A fascinating triptych emerged this year in Terence Davies’s A Quiet Passion, Mia Hansen-Løve's Things to Come and Robert Greene’s Kate Plays Christine. What these three films share is a focus on female characters whose lives have been stunted or controlled by an oppressive sense of patriarchy. Davies’s divisive biopic about the life of Emily Dickinson is full of fierce spirit and outrage, yet struggles to escape the trappings of the biopic genre to fully explore how her talent was restricted by the conventions of the time. Isabelle Huppert excels as a recently liberated philosophy teacher in Hansen-Løve’s Things to Come – on the surface a film about self-discovery, it ultimately suggests the fragility of ideas when exposed to the eroding force of time and is by far Hansen-Løve’s best work to date.
Greene’s Kate Plays Christine is a haunting study of the elusiveness of the truth and how gender inequality in the workplace can result in something more sinister. Greene fuses reality and meta-fiction to observe Kate Lyn Sheil as she prepares to play the role of Christine Chubbuck, the real-life news reporter who killed herself on national television in 1974 following suggested discrimination. Chubbuck’s story also touches on other pertinent topics including American gun control and society’s fascination with the macabre.
And finally, Ali Abbasi’s striking debut Shelley stands out as a film that encapsulates all of the above themes from this year’s Berlinale. Set in an isolated woodland retreat in Denmark, Abbasi’s compelling body horror uses the degeneration of the human form to suggest the exploitation of economic migrant workers. Elena, a young Romanian woman, played by Beyond the Hills star Cosmina Stratan, is hired to work for Danish couple Louise and Kasper as a housekeeper before accepting a lucrative deal to act as their surrogate.

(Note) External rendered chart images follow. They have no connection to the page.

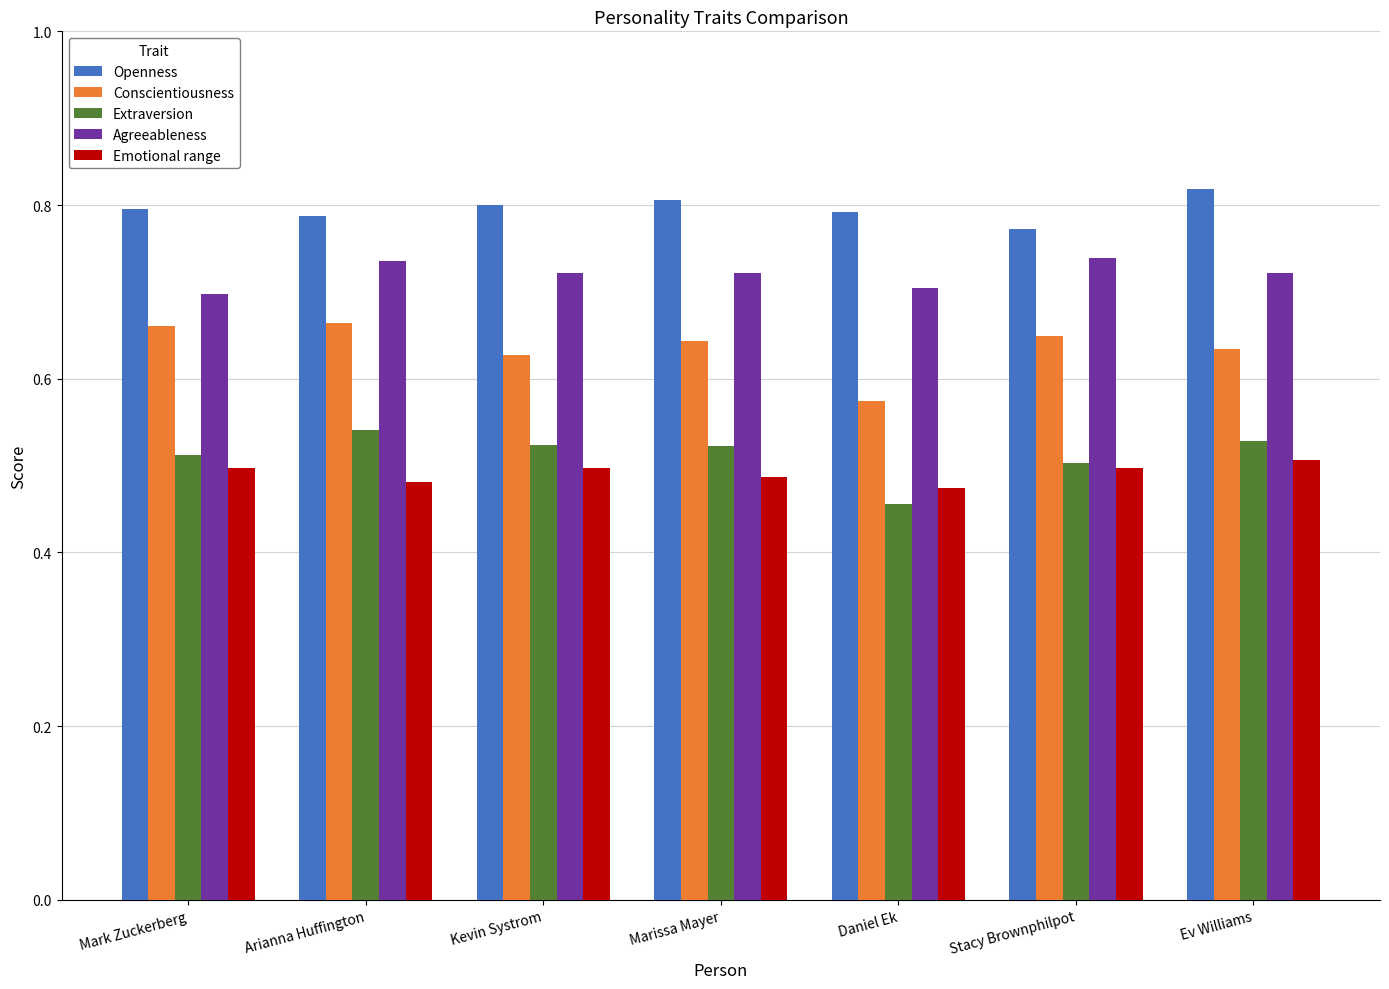

At which category does the chart reach its peak across all series?

Ev Williams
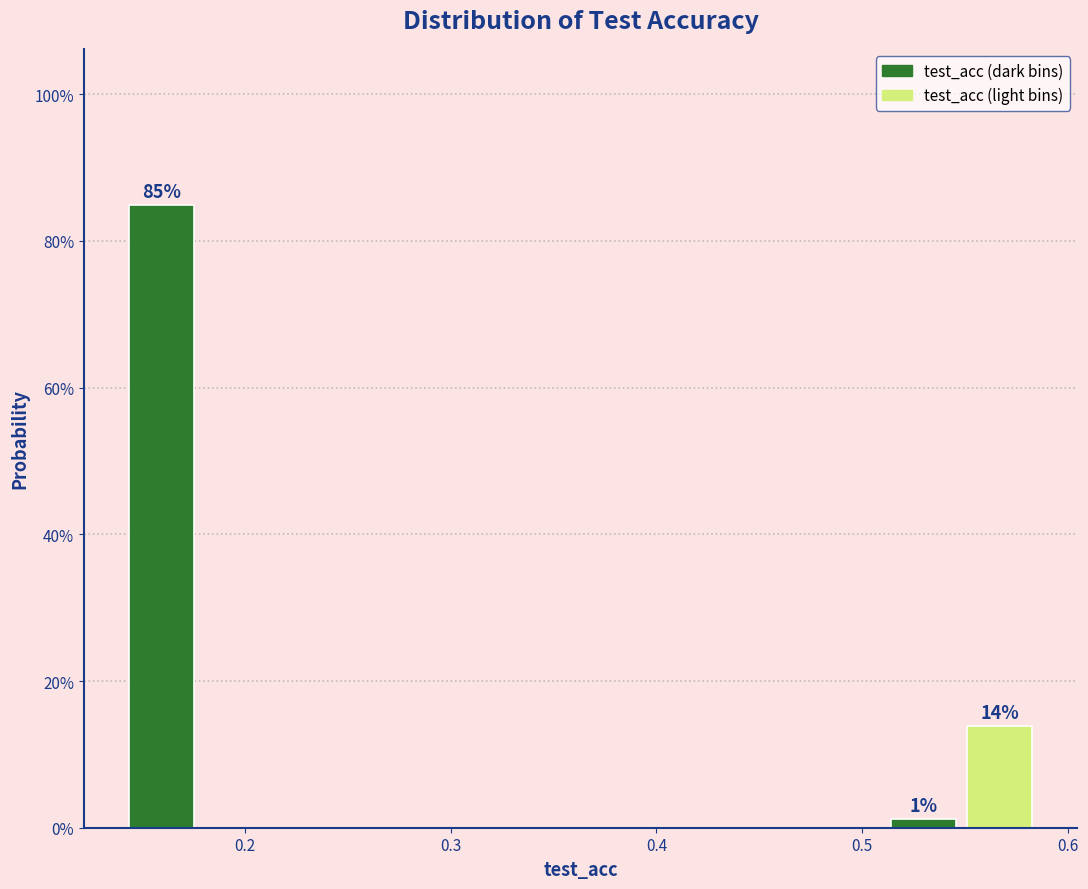

Read against the x-axis, roughly where is the centre of the tallest bar?

0.16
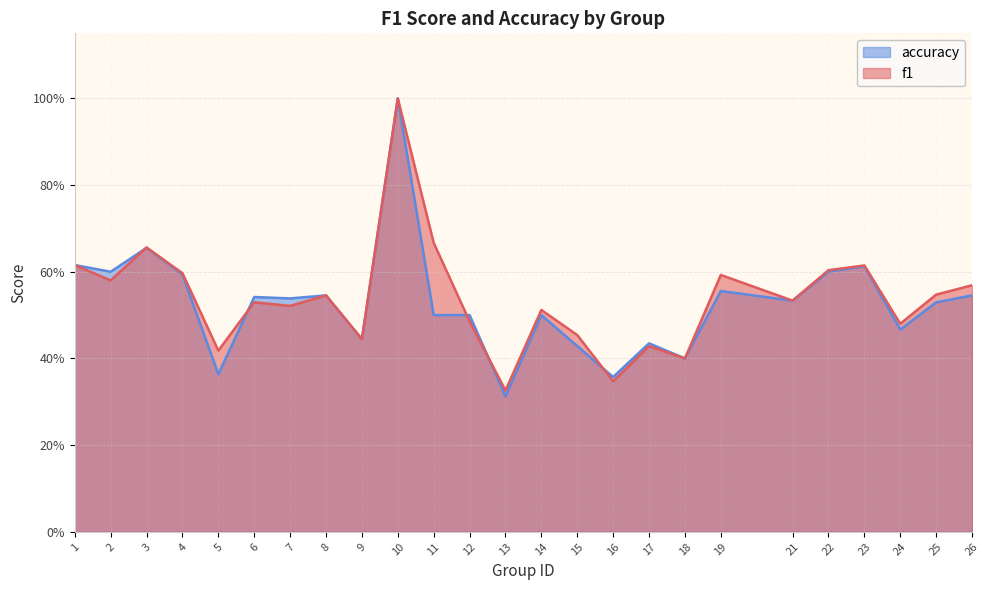

Does the chart have visible grid lines?

Yes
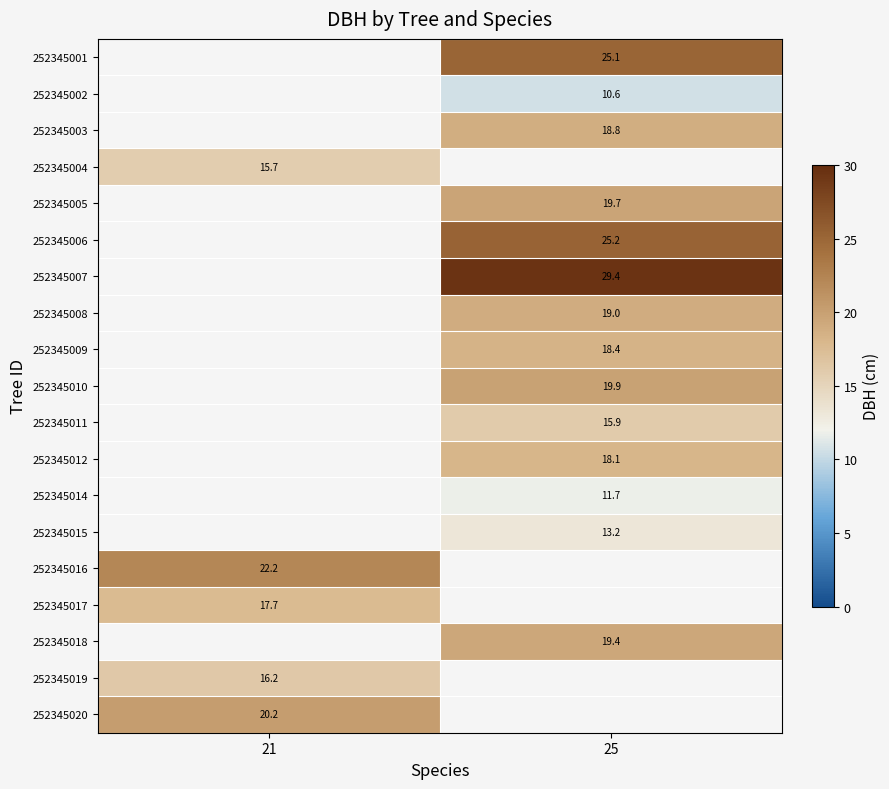

The value of 252345001 at 25 is 25.1. True or false?

True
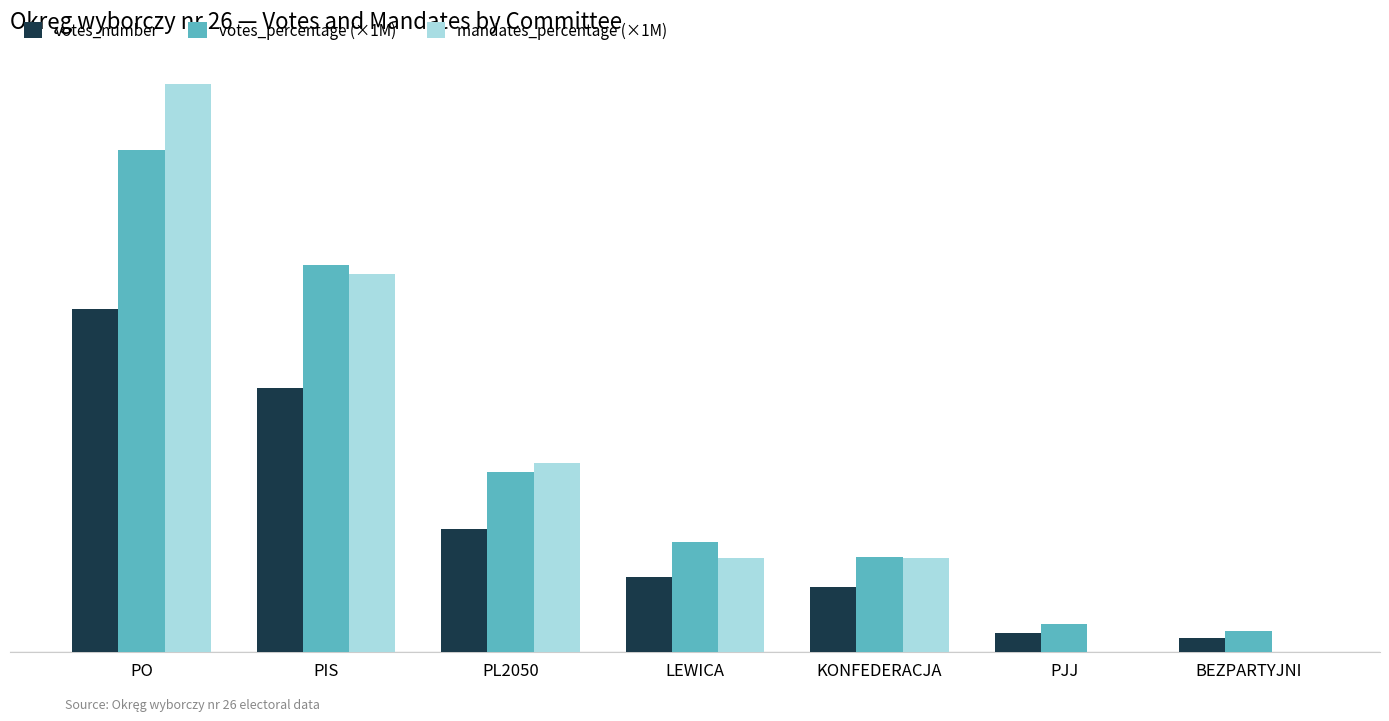

What are all the series names shown in the legend?

votes_number, votes_percentage (×1M), mandates_percentage (×1M)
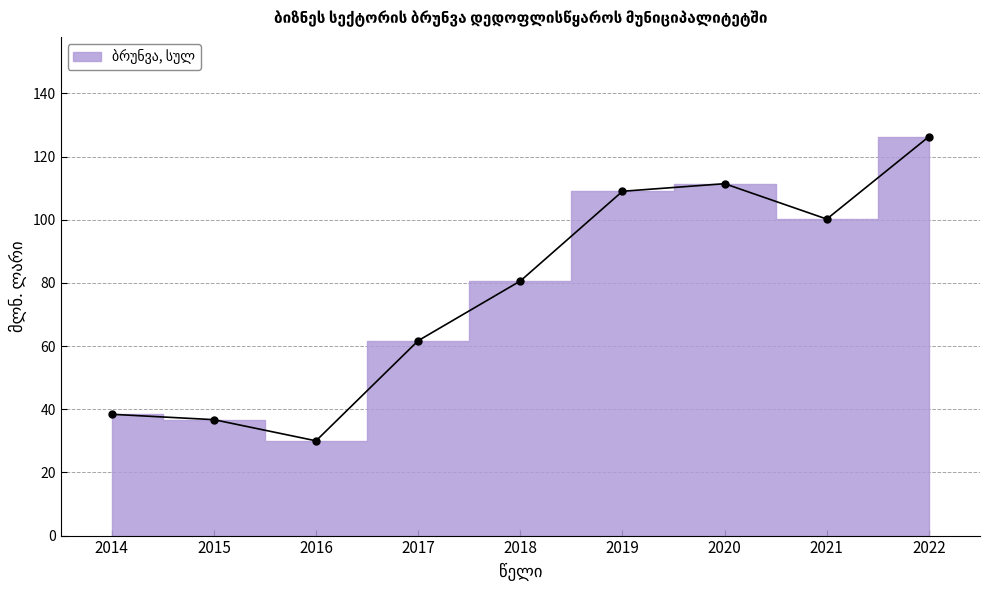

The chart shows a value of 61.7 at 2017. True or false?

True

As the pregnancy progresses, Elena’s body begins to reject the embryo, and it is here we see elements of Rosemary’s Baby and Mary Shelley’s Frankenstein combined with some deft stylish flourishes (Abbasi switches both screen ratios and cinematographers at the moment Elena becomes pregnant). Charged with an electrifying sense of dread, this unique gothic horror slowly reveals itself as a fascinating commentary on the disruption on the lives of the privileged when encountered with reality of the poor.